=== Exercise ===
Every entry should come back exactly as written, minus the pictures.

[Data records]
-=-=-

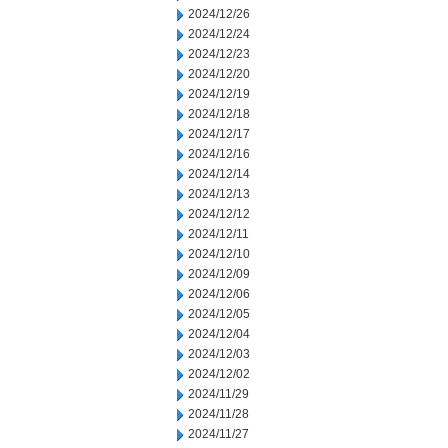
2024/12/26
2024/12/24
2024/12/23
2024/12/20
2024/12/19
2024/12/18
2024/12/17
2024/12/16
2024/12/14
2024/12/13
2024/12/12
2024/12/11
2024/12/10
2024/12/09
2024/12/06
2024/12/05
2024/12/04
2024/12/03
2024/12/02
2024/11/29
2024/11/28
2024/11/27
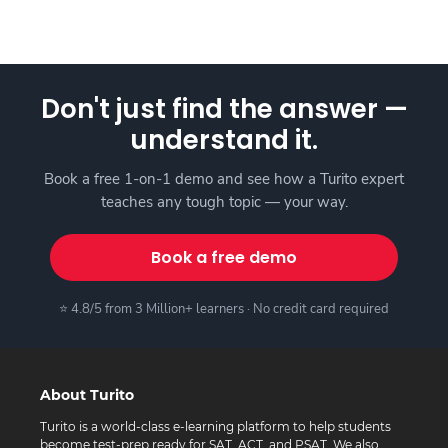
Don't just find the answer —
understand it.
Book a free 1-on-1 demo and see how a Turito expert
teaches any tough topic — your way.
Book a free demo
⭐ 4.8/5 from 3 Million+ learners · No credit card required
About Turito
Turito is a world-class e-learning platform to help students
become test-prep ready for SAT, ACT, and PSAT. We also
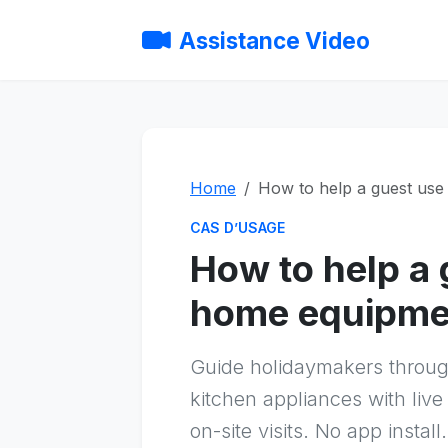
Assistance Video
Home
How to help a guest us
CAS D’USAGE
How to help a 
home equipme
Guide holidaymakers throu
kitchen appliances with live
on-site visits. No app install.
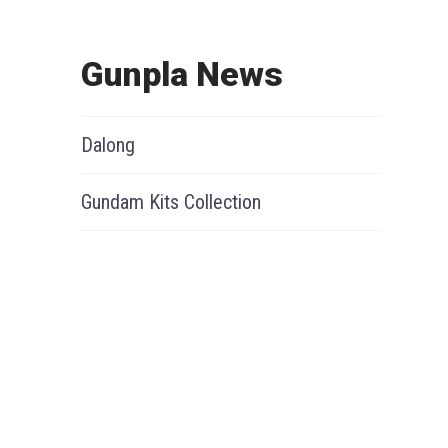
Gunpla News
Dalong
Gundam Kits Collection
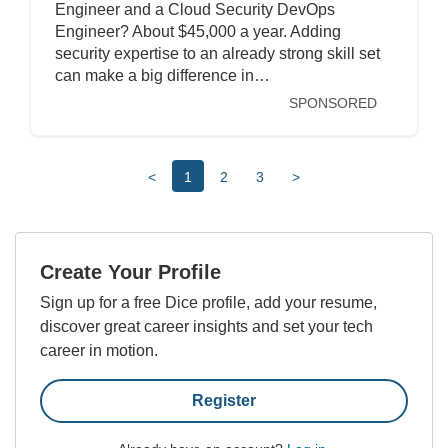
Engineer and a Cloud Security DevOps
Engineer? About $45,000 a year. Adding
security expertise to an already strong skill set
can make a big difference in…
SPONSORED
<
1
2
3
>
Create Your Profile
Sign up for a free Dice profile, add your resume,
discover great career insights and set your tech
career in motion.
Register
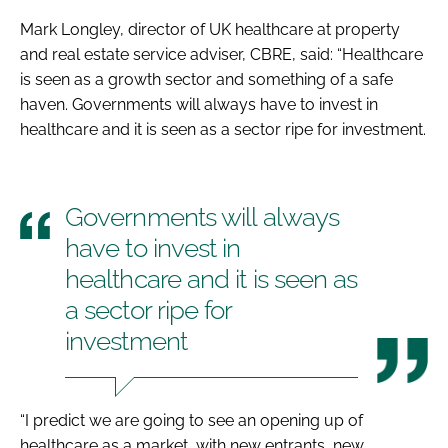
Mark Longley, director of UK healthcare at property
and real estate service adviser, CBRE, said: “Healthcare
is seen as a growth sector and something of a safe
haven. Governments will always have to invest in
healthcare and it is seen as a sector ripe for investment.
Governments will always
have to invest in
healthcare and it is seen as
a sector ripe for
investment
“I predict we are going to see an opening up of
healthcare as a market, with new entrants, new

-=-=-

=== Answer box ===
2024/12/26
2024/12/24
2024/12/23
2024/12/20
2024/12/19
2024/12/18
2024/12/17
2024/12/16
2024/12/14
2024/12/13
2024/12/12
2024/12/11
2024/12/10
2024/12/09
2024/12/06
2024/12/05
2024/12/04
2024/12/03
2024/12/02
2024/11/29
2024/11/28
2024/11/27
Don't just find the answer —
understand it.
Book a free 1-on-1 demo and see how a Turito expert
teaches any tough topic — your way.
Book a free demo
⭐ 4.8/5 from 3 Million+ learners · No credit card required
About Turito
Turito is a world-class e-learning platform to help students
become test-prep ready for SAT, ACT, and PSAT. We also
Assistance Video
Home
How to help a guest us
CAS D’USAGE
How to help a 
home equipme
Guide holidaymakers throu
kitchen appliances with live
on-site visits. No app install.
Gunpla News
Dalong
Gundam Kits Collection
Engineer and a Cloud Security DevOps
Engineer? About $45,000 a year. Adding
security expertise to an already strong skill set
can make a big difference in…
SPONSORED
<
1
2
3
>
Create Your Profile
Sign up for a free Dice profile, add your resume,
discover great career insights and set your tech
career in motion.
Register
Mark Longley, director of UK healthcare at property
and real estate service adviser, CBRE, said: “Healthcare
is seen as a growth sector and something of a safe
haven. Governments will always have to invest in
healthcare and it is seen as a sector ripe for investment.
Governments will always
have to invest in
healthcare and it is seen as
a sector ripe for
investment
“I predict we are going to see an opening up of
healthcare as a market, with new entrants, new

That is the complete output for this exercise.